JACKSONVILLE, Fla. – It has been 60 years since the brutal display of violence now known as Ax Handle Saturday unfolded in downtown Jacksonville.
The unrest happened following civil rights protests, mostly sit-ins, by Black demonstrators who wanted to be served at lunch counters in downtown alongside white citizens. The day, Aug. 27, 1960, got its name because a crowd of white people armed with ax handles and other weapons showed up to stop the demonstrators.
One local man who was there and remembers the violence firsthand was Alton Yates, a fourth-generation Jacksonville resident who’s been a civic leader since he returned to Jacksonville from the military in 1959.
“Just about the time we got seated at the lunch counter they spotted us,” Yates recalled. “And they came in with their baseball bats and ax handles and they started beating on us. Fortunately, we were able to get out through a side door. I was struck in the back of the head while I was seated at the counter.”
Yates, who’s remained involved with various civic organizations over the decades, said a major push for Jacksonville in the years following Ax Handle Saturday was the integration of schools and housing.
Yates now lives on Ribault Scenic Drive, which used to be an all-white neighborhood. He said federal housing laws were passed in the 1960s that allowed black Americans to move into any home they wanted to purchase without discrimination.
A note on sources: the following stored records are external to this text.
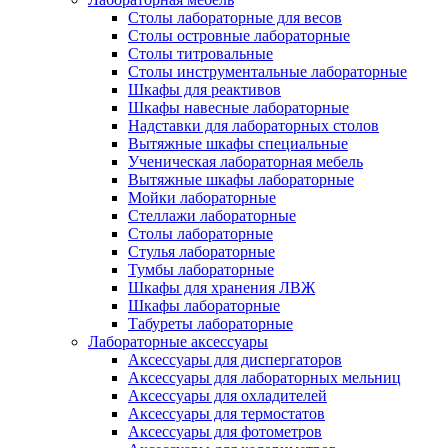
Столы лабораторные для весов
Столы островные лабораторные
Столы титровальные
Столы инструментальные лабораторные
Шкафы для реактивов
Шкафы навесные лабораторные
Надставки для лабораторных столов
Вытяжные шкафы специальные
Ученическая лабораторная мебель
Вытяжные шкафы лабораторные
Мойки лабораторные
Стеллажи лабораторные
Столы лабораторные
Стулья лабораторные
Тумбы лабораторные
Шкафы для хранения ЛВЖ
Шкафы лабораторные
Табуреты лабораторные
Лабораторные аксессуары
Аксессуары для диспергаторов
Аксессуары для лабораторных мельниц
Аксессуары для охладителей
Аксессуары для термостатов
Аксессуары для фотометров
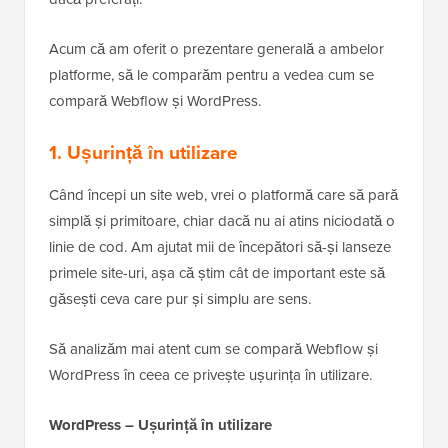
Acum că am oferit o prezentare generală a ambelor
platforme, să le comparăm pentru a vedea cum se
compară Webflow și WordPress.
1. Ușurință în utilizare
Când începi un site web, vrei o platformă care să pară
simplă și primitoare, chiar dacă nu ai atins niciodată o
linie de cod. Am ajutat mii de începători să-și lanseze
primele site-uri, așa că știm cât de important este să
găsești ceva care pur și simplu are sens.
Să analizăm mai atent cum se compară Webflow și
WordPress în ceea ce privește ușurința în utilizare.
WordPress – Ușurință în utilizare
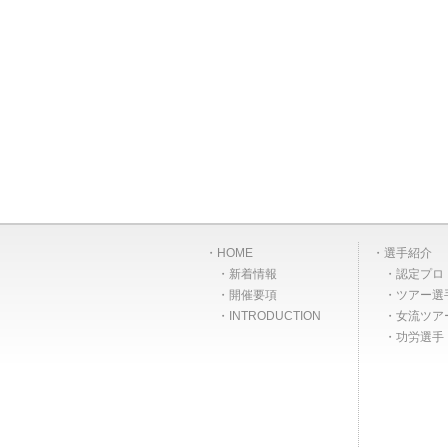
HOME
選手紹介
新着情報
認定プロ
開催要項
ツアー選
INTRODUCTION
女流ツア
功労選手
He said officials began desegregating public schools in the early 60s, which included Ribault and Raines high schools in Northwest Jacksonville.
“Ribault High and Ribault Junior High — those schools were built for the white kids who lived in the Lake Forest-Ribault neighborhood where I lived,” he said. “And just across Moncrief Road, which was like four blocks away, William Raines High School was built for blacks only.”
Another voice we spoke with about this movement was Emily Lisska, president of the Florida Historical Society and former executive director of the Duval County Historical Society.
“Finally by 1963, you had a situation where about 13 students, African American students, were integrated into five white schools,” Lisska told News4Jax, noting that other civil rights issues came to light in the 60s.
Among them was in 1964 when the Beatles were slated to play a concert in Jacksonville at the Gator Bowl, now known as TIAA Bank Field. The concert was initially slated to be segregated but the Beatles refused to play to a segregated crowd and eventually the concert promoter relented.
Yet another issue involved Jacksonville’s consolidation in 1968. Lisska said there were differing views on this issue, but one belief is that a motive behind merging the city’s government with Duval County’s was keeping Jacksonville from electing its first Black mayor.
At the time, Earl Johnson was a prominent Black attorney who sat on the City Council. Some speculated that he could have become the city’s first Black mayor, decades before the city elected Mayor Alvin Brown in 2011.
“Some people question was that done in order to keep a Black mayor from getting into office?” Lisska told News4Jax. “Many question whether that was done because the votes would have swayed that way if there wasn’t a consolidated government with expanded city limits.”
Since all the developments in the 1960s, Yates said he has seen great improvements for the African American community in Jacksonville. He said he believed it was a great place to live when he moved back in 1959 and he continues to feel the same way to this day.
“I was just happy to say after 60 some odd years, I was not wrong. Jacksonville is indeed one of the finest places in the country you could live. We’ve made a lot of progress. We still have problems, a number of problems, but I believe if those problems can be solved anywhere, they can be solved here in Jacksonville.”